Após cerca de trinta anos de silêncio, a narrativa salta para o deserto da Judeia, onde João Baptista prega uma única exigência: que se arrependam, pois o Reino dos Céus está próximo (v. 2). A roupa de pelo de camelo e a comida de gafanhotos e mel marcam-no como profeta ao estilo de Elias. Convém reparar na viragem brusca do versículo 13, quando o próprio Jesus vem para ser baptizado e João protesta que os papéis estão invertidos.

  1. 1

    Naqueles dias, João Batista veio pregando no deserto da Judeia, dizendo:

  2. 2

    “Arrependam-se, pois o Reino dos Céus está próximo!”

  3. 3

    Porque este é aquele de quem falou o profeta Isaías, dizendo: “Voz do que clama no deserto: Preparem o caminho do Senhor! Endireitem as suas veredas!”

  4. 4

    Ora, o próprio João usava roupas feitas de pelos de camelo, com um cinto de couro na cintura. Sua comida era gafanhotos e mel silvestre.

  5. 5

    Então, pessoas de Jerusalém, de toda a Judeia e de toda a região ao redor do Jordão saíam para ir até ele.

  6. 6

    Eles eram batizados por ele no Jordão, confessando os seus pecados.

  7. 7

    Mas, quando ele viu muitos dos fariseus e saduceus vindo para o seu batismo, disse-lhes: “Raça de víboras, quem os avisou para fugirem da ira que está por vir?

  8. 8

    Portanto, produzam fruto digno de arrependimento!

  9. 9

    Não pensem em dizer a si mesmos: 'Temos Abraão por pai', pois eu lhes digo que Deus é capaz de suscitar filhos a Abraão a partir destas pedras.

  10. 10

    O machado já está posto à raiz das árvores. Portanto, toda árvore que não produz bom fruto é cortada e lançada ao fogo.

  11. 11

    “Eu, de fato, os batizo em água para arrependimento, mas aquele que vem depois de mim é mais poderoso do que eu, cujas sandálias não sou digno de carregar. Ele os batizará no Espírito Santo.

  12. 12

    A sua pá de joeirar está em sua mão, e ele limpará completamente a sua eira. Ele recolherá o seu trigo no celeiro, mas queimará a palha com fogo inextinguível.”

  13. 13

    Então Jesus veio da Galileia ao Jordão até João, para ser batizado por ele.

  14. 14

    Mas João tentou impedi-lo, dizendo: “Eu preciso ser batizado por você, e você vem a mim?”

  15. 15

    Mas Jesus, respondendo, disse-lhe: “Permita-o agora, pois esta é a maneira adequada de cumprirmos toda a justiça.” Então ele o permitiu.

  16. 16

    Jesus, quando foi batizado, subiu logo da água; e eis que os céus se abriram para ele. Ele viu o Espírito de Deus descendo como uma pomba e vindo sobre ele.

  17. 17

    Eis que uma voz dos céus disse: “Este é o meu Filho amado, em quem muito me agrado.”
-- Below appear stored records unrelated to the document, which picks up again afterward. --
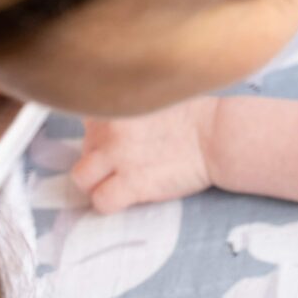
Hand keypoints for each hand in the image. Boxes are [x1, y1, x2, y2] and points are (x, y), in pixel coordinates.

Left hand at [73, 99, 217, 213]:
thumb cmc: (191, 115)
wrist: (217, 134)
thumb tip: (109, 124)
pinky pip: (100, 202)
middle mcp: (108, 128)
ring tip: (119, 182)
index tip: (120, 139)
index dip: (100, 134)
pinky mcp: (132, 184)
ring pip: (80, 178)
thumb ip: (125, 105)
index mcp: (114, 102)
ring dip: (95, 183)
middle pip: (83, 150)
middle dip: (100, 158)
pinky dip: (110, 202)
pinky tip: (128, 196)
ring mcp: (118, 156)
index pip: (84, 122)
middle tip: (128, 162)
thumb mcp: (150, 96)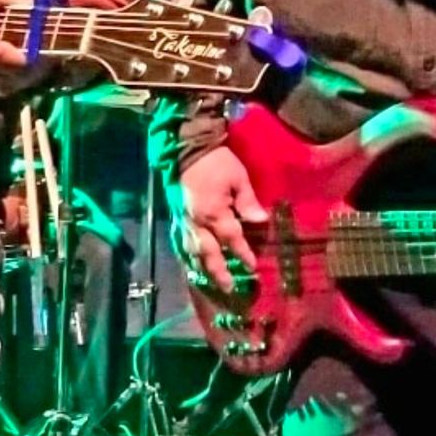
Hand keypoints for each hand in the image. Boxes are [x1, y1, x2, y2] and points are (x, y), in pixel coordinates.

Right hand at [170, 145, 267, 292]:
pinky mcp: (175, 216)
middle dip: (219, 272)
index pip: (232, 239)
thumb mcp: (238, 178)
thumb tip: (260, 221)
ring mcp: (183, 220)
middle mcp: (196, 222)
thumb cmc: (216, 162)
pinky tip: (189, 261)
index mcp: (214, 213)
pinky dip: (185, 254)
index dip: (243, 253)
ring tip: (209, 280)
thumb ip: (248, 202)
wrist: (186, 148)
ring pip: (191, 251)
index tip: (252, 266)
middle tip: (228, 288)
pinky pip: (179, 240)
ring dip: (201, 267)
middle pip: (208, 253)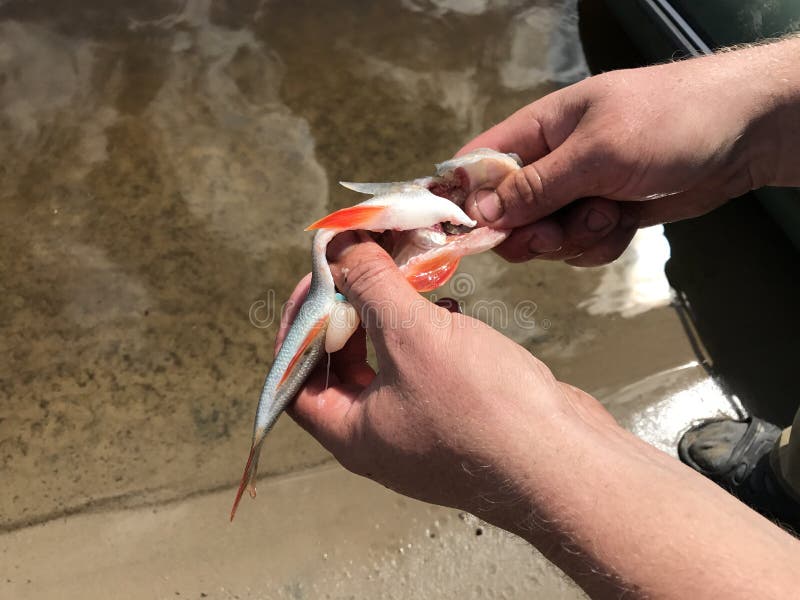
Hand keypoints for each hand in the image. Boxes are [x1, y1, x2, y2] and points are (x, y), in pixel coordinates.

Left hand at [275, 232, 611, 520]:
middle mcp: (381, 438)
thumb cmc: (481, 410)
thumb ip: (372, 286)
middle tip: (363, 268)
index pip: (295, 377)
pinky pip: (427, 369)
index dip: (299, 324)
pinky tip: (448, 310)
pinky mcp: (460, 418)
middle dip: (350, 312)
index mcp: (351, 434)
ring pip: (389, 364)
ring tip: (404, 280)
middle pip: (341, 366)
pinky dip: (428, 335)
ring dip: (391, 318)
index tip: (321, 279)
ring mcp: (423, 431)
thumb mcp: (412, 336)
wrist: (565, 462)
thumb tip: (342, 246)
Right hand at [458, 37, 799, 265]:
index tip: (467, 231)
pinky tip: (625, 224)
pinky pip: (580, 246)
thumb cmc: (671, 121)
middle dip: (529, 232)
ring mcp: (579, 191)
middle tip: (552, 234)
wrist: (745, 134)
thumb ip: (536, 186)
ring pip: (545, 236)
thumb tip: (480, 211)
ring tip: (609, 215)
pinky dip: (599, 245)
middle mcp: (553, 162)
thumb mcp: (596, 152)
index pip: (480, 164)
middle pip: (507, 214)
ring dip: (573, 238)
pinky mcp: (605, 214)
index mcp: (539, 130)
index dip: (465, 198)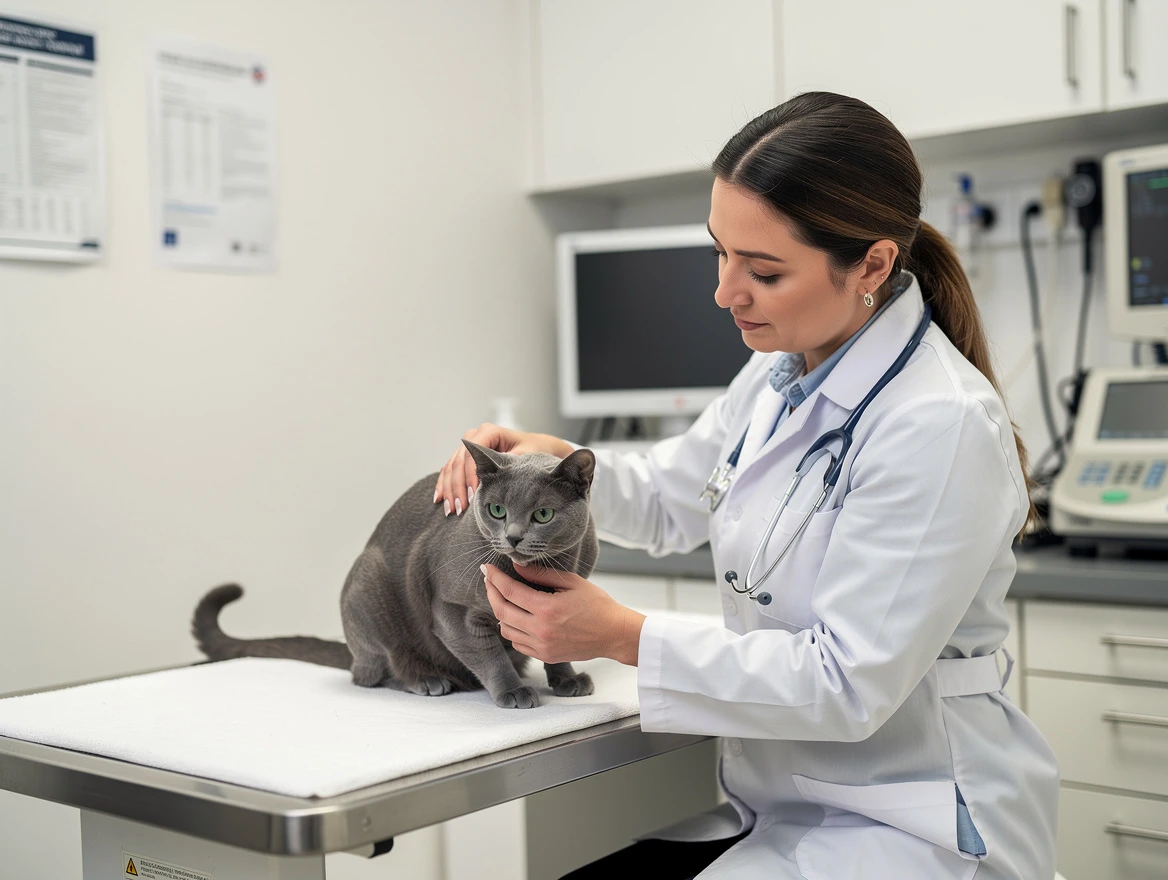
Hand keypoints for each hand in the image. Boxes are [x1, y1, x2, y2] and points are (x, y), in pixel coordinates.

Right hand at [435, 423, 573, 516]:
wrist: (534, 447)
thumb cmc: (532, 450)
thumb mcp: (527, 456)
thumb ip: (512, 464)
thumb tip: (498, 477)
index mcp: (489, 432)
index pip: (471, 455)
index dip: (470, 476)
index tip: (473, 496)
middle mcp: (474, 436)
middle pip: (458, 462)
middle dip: (457, 487)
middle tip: (460, 508)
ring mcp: (467, 445)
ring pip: (450, 467)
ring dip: (449, 490)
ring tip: (451, 510)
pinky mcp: (464, 456)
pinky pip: (449, 470)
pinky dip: (445, 485)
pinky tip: (440, 499)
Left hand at [480, 563, 645, 666]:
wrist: (614, 634)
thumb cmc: (597, 605)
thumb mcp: (571, 582)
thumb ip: (541, 575)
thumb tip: (517, 566)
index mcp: (547, 608)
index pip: (510, 591)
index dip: (495, 578)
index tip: (487, 569)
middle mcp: (540, 629)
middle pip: (501, 611)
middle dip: (491, 593)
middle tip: (489, 581)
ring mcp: (542, 645)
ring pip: (506, 629)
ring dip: (501, 613)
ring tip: (505, 599)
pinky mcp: (545, 656)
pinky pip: (518, 643)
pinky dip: (513, 629)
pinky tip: (518, 618)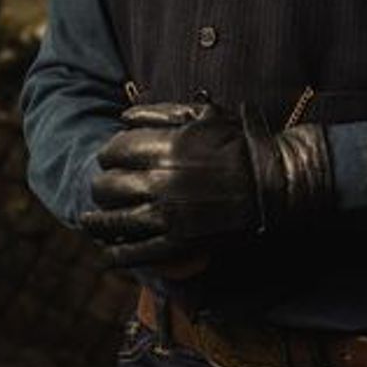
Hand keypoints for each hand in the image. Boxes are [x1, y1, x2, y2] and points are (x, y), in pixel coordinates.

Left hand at [79, 100, 333, 270]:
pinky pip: (134, 253)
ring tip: (91, 220)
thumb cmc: (241, 145)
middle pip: (107, 186)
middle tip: (102, 188)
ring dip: (96, 221)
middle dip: (100, 186)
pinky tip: (107, 253)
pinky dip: (115, 253)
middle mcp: (160, 183)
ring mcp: (167, 217)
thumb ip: (161, 112)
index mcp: (164, 148)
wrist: (275, 185)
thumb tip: (122, 116)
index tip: (111, 159)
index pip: (113, 152)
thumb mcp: (205, 115)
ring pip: (112, 221)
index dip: (108, 155)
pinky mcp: (177, 245)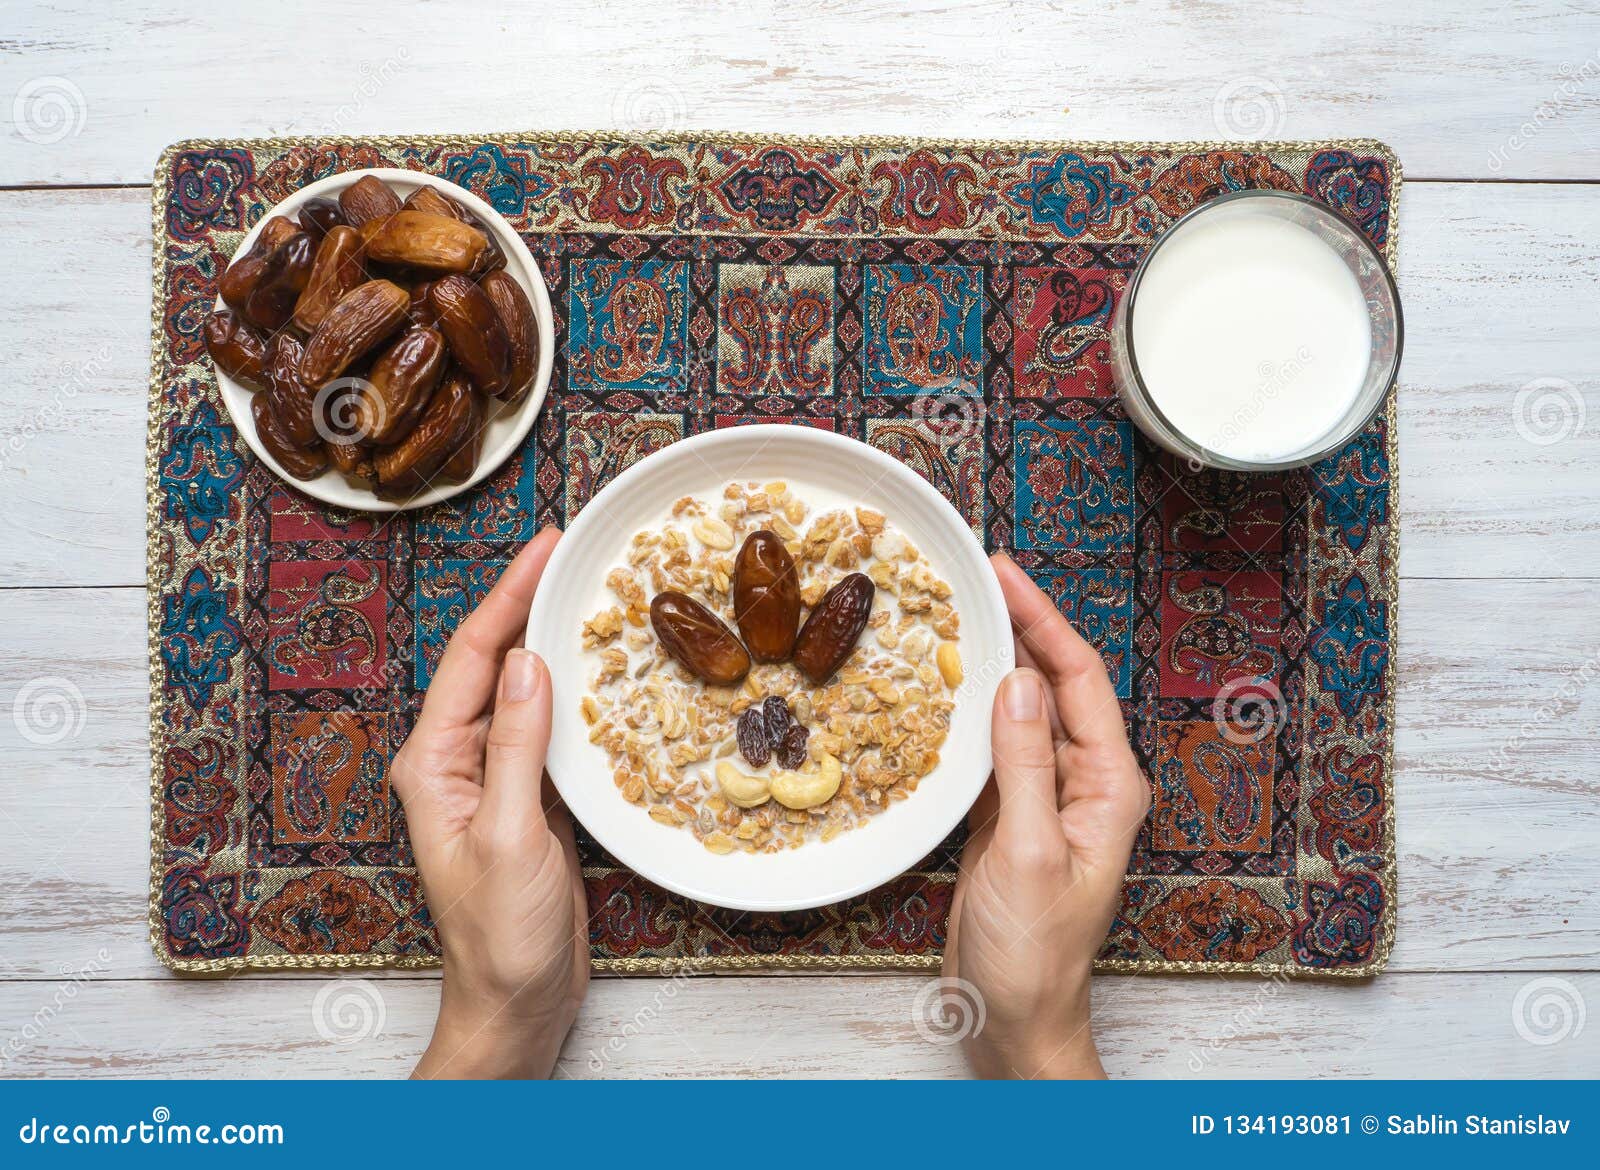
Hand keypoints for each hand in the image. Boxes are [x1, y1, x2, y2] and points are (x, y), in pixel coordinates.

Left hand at [391, 528, 588, 1078]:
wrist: (516, 1002)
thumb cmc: (502, 936)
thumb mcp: (510, 836)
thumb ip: (517, 747)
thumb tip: (529, 662)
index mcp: (434, 764)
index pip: (471, 657)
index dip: (508, 595)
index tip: (545, 546)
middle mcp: (457, 762)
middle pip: (494, 662)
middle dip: (529, 604)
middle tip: (575, 554)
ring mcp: (493, 779)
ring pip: (523, 691)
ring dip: (554, 643)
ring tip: (591, 596)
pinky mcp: (528, 799)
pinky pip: (548, 728)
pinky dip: (573, 693)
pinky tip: (600, 671)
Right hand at [944, 553, 1150, 1078]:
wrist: (1015, 1015)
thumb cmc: (1034, 952)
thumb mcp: (1029, 852)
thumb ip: (1025, 766)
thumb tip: (1016, 681)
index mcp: (1108, 785)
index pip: (1079, 679)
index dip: (1043, 619)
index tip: (1005, 573)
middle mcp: (1084, 781)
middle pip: (1052, 683)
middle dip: (1018, 625)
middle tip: (974, 574)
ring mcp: (1045, 796)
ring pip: (1020, 709)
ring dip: (991, 661)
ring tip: (955, 613)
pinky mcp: (1008, 814)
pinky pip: (992, 746)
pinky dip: (969, 710)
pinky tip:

Dois baptismos, um veredicto

João distingue o seu baptismo de água do baptismo no Espírito e fogo daquele que vem depois dele, mais poderoso (v. 11), e adverte fariseus e saduceus de que ser filhos de Abraão não salva: Deus pode suscitar filhos das pedras (v. 9). Quando Jesus insiste em ser baptizado para cumprir toda a justiça (v. 15), os céus abrem-se e uma voz declara-o Filho amado, inaugurando o ministério público.